Revise the listing from the line containing "14348412063" through the end of the listing, substituting "WINS" for "LOSSES" and leaving everything else unchanged. Give only those lines.

################

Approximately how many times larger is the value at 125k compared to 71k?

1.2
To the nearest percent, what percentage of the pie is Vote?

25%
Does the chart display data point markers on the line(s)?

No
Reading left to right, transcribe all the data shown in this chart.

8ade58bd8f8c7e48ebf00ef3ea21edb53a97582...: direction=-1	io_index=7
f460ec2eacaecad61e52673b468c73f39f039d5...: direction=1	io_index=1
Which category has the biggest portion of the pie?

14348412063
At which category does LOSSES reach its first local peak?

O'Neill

################

__Task output__
14348412063
At which category does WINS reach its first local peak?

O'Neill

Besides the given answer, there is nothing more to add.